→ EXERCISE
Go through the entries below and return every line that contains "https".

──────────────────────────────

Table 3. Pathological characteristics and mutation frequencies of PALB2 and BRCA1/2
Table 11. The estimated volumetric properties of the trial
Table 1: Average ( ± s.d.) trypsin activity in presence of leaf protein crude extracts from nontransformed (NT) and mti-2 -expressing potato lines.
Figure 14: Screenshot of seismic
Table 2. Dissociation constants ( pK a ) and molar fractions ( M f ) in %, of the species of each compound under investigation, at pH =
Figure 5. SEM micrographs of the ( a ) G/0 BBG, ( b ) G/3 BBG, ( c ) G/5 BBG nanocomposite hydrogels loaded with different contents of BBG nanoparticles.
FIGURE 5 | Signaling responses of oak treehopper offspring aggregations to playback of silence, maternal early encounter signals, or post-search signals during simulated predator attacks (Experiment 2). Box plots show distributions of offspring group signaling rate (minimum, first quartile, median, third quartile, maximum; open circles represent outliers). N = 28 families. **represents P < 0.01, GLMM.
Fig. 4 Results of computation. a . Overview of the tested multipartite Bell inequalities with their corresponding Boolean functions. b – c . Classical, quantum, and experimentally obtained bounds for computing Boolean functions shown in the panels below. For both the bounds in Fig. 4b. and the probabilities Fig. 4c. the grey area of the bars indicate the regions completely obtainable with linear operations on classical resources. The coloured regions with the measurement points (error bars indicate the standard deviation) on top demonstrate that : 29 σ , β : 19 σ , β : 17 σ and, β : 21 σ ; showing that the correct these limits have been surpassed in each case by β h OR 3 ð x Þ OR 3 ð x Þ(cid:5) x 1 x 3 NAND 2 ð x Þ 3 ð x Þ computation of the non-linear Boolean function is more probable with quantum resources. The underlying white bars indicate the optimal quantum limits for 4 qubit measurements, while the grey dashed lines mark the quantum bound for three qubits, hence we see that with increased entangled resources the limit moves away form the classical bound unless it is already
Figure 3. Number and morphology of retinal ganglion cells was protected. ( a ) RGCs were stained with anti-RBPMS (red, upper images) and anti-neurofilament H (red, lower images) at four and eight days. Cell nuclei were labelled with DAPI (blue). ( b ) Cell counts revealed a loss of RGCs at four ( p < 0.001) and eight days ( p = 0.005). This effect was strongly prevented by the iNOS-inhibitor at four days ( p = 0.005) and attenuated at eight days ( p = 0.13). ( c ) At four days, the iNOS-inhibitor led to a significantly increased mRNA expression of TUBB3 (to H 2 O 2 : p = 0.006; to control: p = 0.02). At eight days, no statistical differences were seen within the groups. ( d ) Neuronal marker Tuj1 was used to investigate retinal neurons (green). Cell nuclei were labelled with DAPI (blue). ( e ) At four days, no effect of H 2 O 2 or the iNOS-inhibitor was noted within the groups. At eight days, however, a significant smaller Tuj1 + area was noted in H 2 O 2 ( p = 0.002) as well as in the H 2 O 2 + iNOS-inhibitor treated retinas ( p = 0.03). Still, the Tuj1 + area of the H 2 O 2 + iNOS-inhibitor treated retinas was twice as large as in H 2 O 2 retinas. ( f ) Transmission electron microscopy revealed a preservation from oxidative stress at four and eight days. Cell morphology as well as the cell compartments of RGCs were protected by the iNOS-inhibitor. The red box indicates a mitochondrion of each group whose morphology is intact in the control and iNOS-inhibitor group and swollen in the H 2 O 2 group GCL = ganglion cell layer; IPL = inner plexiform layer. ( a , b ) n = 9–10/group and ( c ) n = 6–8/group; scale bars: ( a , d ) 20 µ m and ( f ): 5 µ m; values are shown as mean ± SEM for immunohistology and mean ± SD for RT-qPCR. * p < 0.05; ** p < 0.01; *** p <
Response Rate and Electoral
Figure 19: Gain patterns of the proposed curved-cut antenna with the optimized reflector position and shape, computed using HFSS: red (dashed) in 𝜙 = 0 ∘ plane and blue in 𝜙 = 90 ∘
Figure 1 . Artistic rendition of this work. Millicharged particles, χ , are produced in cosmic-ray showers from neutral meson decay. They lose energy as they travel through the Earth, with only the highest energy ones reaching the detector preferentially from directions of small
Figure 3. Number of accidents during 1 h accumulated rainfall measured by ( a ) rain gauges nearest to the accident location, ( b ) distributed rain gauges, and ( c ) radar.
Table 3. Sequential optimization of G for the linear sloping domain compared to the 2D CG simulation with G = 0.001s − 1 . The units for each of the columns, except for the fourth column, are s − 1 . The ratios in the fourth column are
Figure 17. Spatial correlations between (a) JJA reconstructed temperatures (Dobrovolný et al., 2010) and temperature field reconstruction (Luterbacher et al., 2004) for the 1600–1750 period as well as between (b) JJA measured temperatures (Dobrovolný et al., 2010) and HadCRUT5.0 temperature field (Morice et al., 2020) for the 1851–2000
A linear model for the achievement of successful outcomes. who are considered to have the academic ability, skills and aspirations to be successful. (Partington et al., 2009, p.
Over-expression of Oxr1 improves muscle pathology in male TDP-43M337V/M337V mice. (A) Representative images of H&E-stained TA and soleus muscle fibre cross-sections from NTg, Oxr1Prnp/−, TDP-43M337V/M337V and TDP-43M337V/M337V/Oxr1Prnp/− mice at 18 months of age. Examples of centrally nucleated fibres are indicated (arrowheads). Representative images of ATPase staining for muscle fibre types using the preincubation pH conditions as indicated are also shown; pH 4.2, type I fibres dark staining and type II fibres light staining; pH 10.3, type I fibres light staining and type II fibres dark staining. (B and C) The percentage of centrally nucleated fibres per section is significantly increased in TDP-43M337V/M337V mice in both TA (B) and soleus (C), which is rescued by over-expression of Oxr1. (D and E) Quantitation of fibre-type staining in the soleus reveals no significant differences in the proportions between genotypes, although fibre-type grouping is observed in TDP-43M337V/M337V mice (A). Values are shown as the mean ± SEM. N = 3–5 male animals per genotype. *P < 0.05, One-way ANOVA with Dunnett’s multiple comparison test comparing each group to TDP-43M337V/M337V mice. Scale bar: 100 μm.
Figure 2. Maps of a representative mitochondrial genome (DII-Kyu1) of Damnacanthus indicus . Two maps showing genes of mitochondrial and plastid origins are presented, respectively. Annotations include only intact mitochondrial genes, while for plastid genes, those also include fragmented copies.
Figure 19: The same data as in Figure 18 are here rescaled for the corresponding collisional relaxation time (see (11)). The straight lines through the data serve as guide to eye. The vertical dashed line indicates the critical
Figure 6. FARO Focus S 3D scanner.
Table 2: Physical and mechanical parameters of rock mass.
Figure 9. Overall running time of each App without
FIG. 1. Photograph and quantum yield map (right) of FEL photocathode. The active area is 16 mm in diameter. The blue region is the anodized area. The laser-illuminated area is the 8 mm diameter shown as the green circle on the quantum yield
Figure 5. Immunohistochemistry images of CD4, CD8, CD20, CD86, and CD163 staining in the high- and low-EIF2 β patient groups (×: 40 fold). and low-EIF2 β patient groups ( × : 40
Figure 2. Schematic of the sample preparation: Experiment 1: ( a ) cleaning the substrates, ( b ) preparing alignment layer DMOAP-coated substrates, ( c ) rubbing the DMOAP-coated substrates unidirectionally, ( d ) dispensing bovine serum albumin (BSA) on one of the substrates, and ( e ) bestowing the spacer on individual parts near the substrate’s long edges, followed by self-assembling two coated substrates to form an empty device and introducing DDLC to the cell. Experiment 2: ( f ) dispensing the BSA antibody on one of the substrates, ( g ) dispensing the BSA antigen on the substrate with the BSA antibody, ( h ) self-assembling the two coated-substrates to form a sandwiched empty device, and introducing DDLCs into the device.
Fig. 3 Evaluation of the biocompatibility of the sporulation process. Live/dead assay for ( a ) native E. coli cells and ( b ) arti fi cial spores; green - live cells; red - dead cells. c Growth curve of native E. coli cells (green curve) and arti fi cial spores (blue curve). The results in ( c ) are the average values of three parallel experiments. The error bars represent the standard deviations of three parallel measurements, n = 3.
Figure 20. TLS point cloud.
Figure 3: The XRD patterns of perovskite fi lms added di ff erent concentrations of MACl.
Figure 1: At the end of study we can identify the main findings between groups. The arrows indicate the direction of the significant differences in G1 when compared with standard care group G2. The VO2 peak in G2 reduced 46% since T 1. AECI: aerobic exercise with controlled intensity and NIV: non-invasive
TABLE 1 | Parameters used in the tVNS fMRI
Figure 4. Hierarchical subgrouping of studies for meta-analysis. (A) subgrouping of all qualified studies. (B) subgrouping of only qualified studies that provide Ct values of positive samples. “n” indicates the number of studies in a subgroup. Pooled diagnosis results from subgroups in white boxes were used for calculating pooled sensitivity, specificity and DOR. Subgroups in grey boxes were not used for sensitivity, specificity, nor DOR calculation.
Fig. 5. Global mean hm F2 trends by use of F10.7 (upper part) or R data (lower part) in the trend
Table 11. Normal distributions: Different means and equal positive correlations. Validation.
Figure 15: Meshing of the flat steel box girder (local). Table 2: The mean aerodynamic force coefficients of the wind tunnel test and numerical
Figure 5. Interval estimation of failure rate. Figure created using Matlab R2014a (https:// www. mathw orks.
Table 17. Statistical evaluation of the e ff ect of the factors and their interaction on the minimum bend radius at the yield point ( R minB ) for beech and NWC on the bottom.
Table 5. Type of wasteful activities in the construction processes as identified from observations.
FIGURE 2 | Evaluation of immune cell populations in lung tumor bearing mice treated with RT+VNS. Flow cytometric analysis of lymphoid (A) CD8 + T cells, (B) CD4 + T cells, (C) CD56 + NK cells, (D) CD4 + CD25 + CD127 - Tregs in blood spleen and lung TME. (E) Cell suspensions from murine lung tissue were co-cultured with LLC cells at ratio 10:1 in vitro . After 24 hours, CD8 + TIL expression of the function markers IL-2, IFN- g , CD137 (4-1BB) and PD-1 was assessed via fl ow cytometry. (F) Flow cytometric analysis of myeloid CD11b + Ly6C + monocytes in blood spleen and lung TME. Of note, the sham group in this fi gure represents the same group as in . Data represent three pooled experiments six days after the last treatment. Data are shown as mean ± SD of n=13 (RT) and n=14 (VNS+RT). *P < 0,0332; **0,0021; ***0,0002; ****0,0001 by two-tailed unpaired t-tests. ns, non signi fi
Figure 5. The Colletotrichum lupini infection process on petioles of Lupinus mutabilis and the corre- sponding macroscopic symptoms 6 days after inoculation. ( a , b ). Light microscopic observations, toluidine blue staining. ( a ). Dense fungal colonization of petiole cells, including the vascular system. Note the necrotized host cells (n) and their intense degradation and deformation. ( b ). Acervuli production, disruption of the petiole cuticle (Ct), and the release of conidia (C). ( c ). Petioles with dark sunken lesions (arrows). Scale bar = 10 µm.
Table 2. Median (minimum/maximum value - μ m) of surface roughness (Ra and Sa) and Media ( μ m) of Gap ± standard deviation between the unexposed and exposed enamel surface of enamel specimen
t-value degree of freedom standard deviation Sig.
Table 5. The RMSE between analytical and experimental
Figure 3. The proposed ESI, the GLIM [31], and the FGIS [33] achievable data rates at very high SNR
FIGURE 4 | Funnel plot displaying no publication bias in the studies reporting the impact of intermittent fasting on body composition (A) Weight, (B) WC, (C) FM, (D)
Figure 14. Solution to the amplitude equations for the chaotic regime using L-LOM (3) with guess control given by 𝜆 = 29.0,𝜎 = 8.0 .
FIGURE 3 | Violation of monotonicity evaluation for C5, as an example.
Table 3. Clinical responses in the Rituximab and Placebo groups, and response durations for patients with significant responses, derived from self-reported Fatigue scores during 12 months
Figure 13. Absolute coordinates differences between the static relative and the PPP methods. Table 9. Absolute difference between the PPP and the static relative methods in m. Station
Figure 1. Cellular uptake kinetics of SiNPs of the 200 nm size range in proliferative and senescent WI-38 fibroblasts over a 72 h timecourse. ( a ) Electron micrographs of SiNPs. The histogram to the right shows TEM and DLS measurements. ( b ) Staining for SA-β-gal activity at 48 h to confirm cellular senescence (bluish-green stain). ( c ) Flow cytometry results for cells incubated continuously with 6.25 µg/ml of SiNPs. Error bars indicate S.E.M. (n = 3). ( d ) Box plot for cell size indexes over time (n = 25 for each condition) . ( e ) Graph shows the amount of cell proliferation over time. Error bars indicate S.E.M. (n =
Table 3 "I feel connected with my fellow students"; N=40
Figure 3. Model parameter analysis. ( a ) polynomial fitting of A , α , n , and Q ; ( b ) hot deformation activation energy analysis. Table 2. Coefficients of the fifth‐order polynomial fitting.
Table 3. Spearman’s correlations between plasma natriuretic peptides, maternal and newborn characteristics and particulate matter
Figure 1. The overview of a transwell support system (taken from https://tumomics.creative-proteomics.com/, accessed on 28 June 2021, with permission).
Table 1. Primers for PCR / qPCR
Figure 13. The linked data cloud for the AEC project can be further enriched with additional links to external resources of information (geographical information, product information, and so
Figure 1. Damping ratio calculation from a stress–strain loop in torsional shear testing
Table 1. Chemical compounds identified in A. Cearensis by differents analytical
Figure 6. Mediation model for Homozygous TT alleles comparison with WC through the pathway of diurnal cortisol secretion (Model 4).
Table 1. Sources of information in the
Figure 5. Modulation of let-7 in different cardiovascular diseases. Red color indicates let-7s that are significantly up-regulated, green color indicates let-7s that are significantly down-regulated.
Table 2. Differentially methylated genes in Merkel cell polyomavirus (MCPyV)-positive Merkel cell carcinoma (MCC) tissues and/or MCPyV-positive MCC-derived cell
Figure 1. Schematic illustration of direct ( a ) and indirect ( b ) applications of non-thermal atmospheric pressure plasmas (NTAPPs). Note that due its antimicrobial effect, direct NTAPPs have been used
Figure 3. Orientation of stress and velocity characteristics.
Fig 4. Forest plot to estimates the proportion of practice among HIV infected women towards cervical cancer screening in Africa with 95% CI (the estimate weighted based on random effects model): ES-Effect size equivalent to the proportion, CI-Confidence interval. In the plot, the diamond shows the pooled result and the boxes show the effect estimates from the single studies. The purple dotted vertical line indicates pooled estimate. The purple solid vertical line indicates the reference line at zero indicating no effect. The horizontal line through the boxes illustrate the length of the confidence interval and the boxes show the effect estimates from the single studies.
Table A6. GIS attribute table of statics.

──────────────────────────────

→ RESPONSE TO THE TASK
Figure 5. Interval estimation of failure rate. Figure created using Matlab R2014a (https:// www. mathw orks.
Figure 1. The overview of a transwell support system (taken from https://tumomics.creative-proteomics.com/, accessed on 28 June 2021, with permission).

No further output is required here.